"An Englishman's shed is his castle" is a reworking of the old saying that's surprisingly true, even in this gadgety electronic age. So now a U.K.-based company is working to reinvent the humbled shed as an eco-friendly home-office solution for e-commute workers.
OfficePod is being touted by its makers as a "full service system for employers to lease home offices for their employees," by creating a fully-equipped workspace that lets a company's employees telecommute. And of course telecommuting reduces both carbon emissions and daily traffic frustrations--plus it lets you get up later and get "home from the office" sooner than having to get to a physical office. (If you're smart enough to do that and not start work earlier and extend your day later.) It's a trend that's beginning to take off in certain jobs--writers and editors for Web sites like FastCompany.com being a prime example.
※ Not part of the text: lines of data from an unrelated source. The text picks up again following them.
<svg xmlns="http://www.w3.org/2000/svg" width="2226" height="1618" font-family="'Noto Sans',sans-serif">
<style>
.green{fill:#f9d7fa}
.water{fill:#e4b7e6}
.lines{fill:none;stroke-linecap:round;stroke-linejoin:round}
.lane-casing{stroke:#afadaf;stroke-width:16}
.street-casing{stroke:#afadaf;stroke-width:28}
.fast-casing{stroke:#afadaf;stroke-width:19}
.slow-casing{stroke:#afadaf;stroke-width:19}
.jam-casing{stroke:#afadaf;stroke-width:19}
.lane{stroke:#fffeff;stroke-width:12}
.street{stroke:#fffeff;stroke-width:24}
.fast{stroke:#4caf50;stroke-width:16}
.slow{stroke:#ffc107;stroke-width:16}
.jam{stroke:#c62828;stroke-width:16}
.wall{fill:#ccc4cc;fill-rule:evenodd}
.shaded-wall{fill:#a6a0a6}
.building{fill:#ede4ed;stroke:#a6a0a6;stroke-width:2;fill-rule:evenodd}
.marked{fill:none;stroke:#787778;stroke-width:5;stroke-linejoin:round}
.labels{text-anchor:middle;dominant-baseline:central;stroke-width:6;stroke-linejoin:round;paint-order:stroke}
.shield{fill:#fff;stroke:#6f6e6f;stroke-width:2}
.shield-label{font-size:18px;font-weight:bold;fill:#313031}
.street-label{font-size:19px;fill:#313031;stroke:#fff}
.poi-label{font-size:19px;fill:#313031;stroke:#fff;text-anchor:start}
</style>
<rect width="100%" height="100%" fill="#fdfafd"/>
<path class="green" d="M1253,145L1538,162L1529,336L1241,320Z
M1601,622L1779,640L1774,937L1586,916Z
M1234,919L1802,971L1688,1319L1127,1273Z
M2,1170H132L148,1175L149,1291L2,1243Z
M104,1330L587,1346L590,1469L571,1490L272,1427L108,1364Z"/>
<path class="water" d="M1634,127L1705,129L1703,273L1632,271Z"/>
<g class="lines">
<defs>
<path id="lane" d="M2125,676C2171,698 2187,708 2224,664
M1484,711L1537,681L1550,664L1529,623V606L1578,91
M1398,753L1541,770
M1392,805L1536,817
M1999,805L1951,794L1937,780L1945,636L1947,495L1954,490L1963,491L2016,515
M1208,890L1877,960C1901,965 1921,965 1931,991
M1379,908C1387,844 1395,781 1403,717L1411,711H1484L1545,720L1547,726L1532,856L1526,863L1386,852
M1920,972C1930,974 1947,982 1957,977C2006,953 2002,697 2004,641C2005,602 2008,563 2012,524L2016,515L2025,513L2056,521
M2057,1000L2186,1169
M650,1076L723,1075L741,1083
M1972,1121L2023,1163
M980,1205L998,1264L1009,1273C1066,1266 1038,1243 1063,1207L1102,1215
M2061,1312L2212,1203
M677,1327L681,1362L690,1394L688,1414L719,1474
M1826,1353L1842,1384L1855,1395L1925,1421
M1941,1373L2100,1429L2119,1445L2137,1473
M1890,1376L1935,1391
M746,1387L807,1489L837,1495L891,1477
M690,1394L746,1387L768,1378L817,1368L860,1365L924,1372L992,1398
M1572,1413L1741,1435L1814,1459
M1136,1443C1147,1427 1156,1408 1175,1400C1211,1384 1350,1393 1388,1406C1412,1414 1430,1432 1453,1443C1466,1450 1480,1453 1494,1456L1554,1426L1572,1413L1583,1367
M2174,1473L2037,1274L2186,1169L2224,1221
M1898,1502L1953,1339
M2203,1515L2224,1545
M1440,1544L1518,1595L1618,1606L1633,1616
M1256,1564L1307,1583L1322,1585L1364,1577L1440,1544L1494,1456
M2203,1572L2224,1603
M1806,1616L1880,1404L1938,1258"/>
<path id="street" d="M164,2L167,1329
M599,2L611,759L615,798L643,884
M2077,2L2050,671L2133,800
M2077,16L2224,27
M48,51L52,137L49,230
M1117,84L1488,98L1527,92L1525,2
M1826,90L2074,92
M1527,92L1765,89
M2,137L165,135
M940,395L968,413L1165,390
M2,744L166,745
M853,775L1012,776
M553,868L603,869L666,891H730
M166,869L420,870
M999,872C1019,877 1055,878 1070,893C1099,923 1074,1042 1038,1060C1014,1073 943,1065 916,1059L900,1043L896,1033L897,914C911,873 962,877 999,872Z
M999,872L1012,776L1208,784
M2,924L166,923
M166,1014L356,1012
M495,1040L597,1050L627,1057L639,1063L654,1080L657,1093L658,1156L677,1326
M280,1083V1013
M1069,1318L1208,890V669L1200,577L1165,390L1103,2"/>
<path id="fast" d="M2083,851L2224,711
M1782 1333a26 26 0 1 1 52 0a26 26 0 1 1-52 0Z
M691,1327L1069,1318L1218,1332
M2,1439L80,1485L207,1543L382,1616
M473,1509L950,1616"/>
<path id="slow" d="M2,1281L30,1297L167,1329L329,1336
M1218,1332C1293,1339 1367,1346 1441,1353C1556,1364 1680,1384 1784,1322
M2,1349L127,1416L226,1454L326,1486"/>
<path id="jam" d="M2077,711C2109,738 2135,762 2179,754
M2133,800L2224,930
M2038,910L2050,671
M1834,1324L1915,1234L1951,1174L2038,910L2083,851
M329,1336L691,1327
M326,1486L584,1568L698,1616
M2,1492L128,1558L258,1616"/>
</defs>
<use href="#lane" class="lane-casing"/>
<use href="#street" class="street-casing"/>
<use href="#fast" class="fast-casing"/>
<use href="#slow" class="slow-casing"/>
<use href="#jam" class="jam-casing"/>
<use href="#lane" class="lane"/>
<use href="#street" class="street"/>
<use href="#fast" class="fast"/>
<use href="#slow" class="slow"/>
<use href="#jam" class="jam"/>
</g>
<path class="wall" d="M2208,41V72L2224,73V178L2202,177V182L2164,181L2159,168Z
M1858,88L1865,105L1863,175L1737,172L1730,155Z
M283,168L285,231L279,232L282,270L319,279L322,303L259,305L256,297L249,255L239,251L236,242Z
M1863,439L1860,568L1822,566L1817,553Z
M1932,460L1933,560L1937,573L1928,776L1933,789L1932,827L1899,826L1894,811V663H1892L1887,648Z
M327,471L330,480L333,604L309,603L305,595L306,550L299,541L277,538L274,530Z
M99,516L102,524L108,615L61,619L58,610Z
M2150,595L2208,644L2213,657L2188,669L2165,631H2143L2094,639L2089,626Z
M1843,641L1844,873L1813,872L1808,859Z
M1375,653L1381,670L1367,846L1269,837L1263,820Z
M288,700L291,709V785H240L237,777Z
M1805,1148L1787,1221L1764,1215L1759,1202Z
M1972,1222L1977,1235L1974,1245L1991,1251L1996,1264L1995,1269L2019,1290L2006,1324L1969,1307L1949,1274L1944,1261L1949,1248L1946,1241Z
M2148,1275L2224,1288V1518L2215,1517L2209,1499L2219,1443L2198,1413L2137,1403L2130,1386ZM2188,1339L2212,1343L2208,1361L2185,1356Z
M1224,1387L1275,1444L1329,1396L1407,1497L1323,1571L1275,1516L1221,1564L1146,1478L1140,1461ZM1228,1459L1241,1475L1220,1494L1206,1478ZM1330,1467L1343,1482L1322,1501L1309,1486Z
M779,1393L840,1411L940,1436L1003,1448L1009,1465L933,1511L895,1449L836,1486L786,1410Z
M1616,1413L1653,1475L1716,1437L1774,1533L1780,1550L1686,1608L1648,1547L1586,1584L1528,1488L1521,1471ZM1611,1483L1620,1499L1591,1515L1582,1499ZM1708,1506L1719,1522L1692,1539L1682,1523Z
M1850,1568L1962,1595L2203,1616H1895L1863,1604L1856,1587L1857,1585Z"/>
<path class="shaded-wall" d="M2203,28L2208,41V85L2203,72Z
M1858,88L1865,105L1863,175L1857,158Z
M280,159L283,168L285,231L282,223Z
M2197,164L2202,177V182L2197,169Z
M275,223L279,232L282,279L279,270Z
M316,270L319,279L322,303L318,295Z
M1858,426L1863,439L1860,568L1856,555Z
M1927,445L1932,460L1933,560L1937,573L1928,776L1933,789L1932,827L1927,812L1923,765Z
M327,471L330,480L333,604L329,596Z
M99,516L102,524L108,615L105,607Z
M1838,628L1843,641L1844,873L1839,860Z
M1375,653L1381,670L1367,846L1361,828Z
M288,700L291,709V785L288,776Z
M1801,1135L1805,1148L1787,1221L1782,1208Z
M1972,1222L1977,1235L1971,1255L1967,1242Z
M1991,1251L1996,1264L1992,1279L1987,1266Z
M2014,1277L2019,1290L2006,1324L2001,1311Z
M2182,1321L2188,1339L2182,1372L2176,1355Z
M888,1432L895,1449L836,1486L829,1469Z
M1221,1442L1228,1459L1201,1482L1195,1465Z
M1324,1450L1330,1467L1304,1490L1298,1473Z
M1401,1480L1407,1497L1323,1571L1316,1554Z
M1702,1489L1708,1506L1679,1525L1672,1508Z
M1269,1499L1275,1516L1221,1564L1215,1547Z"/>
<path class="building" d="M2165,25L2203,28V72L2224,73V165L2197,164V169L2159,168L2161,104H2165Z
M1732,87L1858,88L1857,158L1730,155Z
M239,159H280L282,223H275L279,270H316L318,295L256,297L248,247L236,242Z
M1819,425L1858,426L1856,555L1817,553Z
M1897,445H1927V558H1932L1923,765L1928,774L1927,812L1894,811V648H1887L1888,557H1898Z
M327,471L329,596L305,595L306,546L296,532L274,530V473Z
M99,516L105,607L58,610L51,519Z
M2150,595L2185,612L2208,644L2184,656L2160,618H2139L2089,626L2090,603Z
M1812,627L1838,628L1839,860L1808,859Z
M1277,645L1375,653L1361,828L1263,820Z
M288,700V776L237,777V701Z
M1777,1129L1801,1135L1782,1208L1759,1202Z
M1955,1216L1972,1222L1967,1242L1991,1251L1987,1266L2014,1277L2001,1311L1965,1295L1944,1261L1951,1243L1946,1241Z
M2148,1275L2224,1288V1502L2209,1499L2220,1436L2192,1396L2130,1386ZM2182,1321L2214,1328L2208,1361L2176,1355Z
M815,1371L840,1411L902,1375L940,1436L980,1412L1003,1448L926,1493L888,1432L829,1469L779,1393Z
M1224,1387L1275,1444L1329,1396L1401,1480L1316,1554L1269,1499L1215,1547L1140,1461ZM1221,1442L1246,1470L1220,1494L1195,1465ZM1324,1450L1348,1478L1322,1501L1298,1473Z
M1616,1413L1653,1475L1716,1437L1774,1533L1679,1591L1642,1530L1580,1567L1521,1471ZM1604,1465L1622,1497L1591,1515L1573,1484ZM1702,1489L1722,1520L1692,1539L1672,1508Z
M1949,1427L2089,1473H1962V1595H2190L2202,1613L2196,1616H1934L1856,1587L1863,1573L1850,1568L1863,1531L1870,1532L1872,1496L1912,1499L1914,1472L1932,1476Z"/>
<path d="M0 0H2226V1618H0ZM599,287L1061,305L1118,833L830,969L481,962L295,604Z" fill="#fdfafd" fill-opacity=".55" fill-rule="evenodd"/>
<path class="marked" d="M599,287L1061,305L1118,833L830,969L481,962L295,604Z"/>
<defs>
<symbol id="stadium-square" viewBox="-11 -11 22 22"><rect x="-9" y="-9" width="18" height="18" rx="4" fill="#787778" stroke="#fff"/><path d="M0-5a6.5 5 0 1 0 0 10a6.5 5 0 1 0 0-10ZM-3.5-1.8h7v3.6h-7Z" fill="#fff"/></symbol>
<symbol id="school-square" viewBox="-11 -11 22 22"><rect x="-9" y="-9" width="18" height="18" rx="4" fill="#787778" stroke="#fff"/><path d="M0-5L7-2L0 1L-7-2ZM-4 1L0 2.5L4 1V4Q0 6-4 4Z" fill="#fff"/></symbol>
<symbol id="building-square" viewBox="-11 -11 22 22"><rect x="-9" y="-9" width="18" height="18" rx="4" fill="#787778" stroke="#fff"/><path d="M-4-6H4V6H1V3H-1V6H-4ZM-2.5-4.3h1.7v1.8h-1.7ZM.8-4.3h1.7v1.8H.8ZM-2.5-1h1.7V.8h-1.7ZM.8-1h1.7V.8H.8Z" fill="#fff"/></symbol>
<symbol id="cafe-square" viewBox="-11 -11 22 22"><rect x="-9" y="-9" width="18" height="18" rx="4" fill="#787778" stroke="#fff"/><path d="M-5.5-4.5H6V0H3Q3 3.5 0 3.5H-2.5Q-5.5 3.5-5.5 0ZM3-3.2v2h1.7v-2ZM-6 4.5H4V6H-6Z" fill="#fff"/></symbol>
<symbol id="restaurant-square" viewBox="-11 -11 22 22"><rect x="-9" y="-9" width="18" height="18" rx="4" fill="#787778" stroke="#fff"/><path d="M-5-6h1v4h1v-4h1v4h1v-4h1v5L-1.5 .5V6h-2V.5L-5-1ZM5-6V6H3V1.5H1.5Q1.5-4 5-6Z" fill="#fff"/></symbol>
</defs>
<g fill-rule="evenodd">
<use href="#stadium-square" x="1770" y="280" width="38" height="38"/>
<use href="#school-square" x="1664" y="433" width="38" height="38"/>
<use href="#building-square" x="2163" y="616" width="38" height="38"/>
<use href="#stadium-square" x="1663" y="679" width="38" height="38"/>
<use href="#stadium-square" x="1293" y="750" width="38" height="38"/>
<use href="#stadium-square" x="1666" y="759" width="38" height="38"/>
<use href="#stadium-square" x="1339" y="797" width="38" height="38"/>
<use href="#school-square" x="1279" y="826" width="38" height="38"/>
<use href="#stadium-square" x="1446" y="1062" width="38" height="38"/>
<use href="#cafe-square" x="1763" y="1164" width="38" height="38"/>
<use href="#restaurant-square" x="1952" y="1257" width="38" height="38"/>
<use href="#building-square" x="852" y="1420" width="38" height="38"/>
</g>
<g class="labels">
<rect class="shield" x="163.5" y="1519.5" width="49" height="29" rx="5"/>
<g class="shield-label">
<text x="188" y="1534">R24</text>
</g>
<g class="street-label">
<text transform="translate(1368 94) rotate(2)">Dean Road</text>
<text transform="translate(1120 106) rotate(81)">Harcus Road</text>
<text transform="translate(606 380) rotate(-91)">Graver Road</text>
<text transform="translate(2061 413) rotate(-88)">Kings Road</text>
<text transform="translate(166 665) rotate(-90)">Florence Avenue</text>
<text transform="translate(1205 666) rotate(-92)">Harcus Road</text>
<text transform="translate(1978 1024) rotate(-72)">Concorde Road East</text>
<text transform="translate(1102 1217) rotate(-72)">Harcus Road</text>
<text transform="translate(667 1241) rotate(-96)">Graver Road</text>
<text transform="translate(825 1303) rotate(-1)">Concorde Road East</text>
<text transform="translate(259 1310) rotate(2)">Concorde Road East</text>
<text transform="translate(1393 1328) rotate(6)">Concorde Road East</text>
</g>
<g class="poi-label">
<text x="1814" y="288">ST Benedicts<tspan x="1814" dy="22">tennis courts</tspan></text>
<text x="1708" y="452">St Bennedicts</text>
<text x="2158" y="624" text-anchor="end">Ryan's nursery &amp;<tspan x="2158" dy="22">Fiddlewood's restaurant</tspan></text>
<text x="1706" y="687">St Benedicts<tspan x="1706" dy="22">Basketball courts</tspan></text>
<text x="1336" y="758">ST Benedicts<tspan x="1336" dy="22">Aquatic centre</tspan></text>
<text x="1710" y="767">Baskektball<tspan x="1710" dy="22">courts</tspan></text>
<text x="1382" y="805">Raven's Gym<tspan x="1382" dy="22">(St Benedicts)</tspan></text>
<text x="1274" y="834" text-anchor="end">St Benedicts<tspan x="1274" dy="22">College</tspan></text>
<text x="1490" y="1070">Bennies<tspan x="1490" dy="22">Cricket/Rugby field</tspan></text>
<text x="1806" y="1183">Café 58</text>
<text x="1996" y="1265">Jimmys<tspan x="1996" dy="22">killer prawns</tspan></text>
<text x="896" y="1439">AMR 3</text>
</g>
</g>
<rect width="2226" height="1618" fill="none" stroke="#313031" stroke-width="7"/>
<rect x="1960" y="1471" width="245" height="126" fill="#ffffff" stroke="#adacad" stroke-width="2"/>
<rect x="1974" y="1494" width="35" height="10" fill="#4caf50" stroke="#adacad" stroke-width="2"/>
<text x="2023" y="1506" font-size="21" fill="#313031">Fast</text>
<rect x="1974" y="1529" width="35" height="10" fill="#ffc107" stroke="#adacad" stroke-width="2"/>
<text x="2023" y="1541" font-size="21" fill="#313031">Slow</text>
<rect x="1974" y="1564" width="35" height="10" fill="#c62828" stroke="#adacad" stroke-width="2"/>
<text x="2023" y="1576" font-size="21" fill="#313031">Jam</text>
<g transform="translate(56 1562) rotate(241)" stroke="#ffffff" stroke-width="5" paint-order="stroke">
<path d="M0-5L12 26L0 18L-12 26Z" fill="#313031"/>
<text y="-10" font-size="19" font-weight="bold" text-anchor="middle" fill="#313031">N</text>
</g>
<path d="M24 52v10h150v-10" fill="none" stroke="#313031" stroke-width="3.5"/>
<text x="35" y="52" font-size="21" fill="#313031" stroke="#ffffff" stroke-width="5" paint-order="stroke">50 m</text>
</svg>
But according to the company behind the new idea, one of the key reasons telecommuting hasn't taken off very quickly is the lack of "a service-oriented offer" that can efficiently encompass all of the hardware and legal/health and safety aspects of creating a good working environment at home. Hence OfficePod is designed to be quick to install, comply with regulations, and is leased for £5,000 ($7,200) per year. That's getting towards half of the amount that the company says it costs to house a worker in a typical centralized office environment--£9,000 ($13,000). That's a considerable savings, and the all-in-one nature of the lease sounds like it would be a tempting offer for smaller companies that don't have the advanced infrastructure to support remote-sited workers or even larger ones looking to save costs.
And the product is very interesting--it's not just a simple office cubicle translated to a new setting: OfficePod has been designed with some very understandable criteria.
"1. To create a self contained office that exceeds all standard office accommodation regulations & requirements.
2. To provide an environment that is conducive to productive work.
3. To create a product that staff would want, and even be proud to have, in their garden.
4. Have the minimum impact on the environment - both in manufacture and use."
To that end the 2.1-meter square structure is not unattractive, uses recycled materials, installs easily, and is heavily insulated for energy efficiency (and presumably against typical British weather.) It gets power via a connection to the house's electricity and assumes wireless connectivity for the PC and telephone. And I'd certainly have one in my garden--it'd be a fabulous environment to work in, and the idea of shutting the door on the pod at the end of a day of work and returning "home" through the flower beds is great.
Alas, I don't have a garden, which is going to be an impediment to OfficePod's potential proliferation. The home-owning housing model common in the U.K. isn't necessarily applicable elsewhere. Plus, I'd be nervous about the pod being a target for burglars. Still, all in all it's a fabulous idea and it's getting a first public showing this week in The Cumberland Hotel in London.